┌──
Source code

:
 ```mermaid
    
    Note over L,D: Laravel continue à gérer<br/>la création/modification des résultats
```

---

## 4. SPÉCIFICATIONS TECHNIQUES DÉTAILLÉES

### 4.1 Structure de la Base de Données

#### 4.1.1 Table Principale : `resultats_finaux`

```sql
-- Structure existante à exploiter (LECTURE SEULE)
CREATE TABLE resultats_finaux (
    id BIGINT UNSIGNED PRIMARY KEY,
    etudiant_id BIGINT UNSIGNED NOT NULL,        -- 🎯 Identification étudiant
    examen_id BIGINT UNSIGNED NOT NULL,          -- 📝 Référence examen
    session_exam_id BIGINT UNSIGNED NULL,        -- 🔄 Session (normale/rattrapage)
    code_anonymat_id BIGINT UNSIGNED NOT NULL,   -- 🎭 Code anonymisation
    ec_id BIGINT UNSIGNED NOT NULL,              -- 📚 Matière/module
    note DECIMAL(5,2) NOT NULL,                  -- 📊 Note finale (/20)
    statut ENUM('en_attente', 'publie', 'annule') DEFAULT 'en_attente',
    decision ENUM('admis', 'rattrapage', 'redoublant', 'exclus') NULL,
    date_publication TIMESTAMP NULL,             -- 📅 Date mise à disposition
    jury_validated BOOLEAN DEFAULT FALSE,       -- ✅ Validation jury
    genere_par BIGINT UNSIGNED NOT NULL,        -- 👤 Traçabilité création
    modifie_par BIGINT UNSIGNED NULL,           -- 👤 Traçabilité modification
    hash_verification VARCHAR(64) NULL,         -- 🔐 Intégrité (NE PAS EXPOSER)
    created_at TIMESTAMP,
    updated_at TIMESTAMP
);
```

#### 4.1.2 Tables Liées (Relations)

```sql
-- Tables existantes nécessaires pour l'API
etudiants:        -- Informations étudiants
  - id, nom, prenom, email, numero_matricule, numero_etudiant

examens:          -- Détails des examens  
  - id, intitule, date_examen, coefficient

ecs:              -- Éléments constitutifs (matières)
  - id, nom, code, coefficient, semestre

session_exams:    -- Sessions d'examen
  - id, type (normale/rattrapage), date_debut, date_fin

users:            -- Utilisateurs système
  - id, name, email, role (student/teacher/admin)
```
└──
▶ _Work task_: Nothing but a number should be given: the number of lines in the records that contain the word "Structure".

▶ _Exercise response_: 2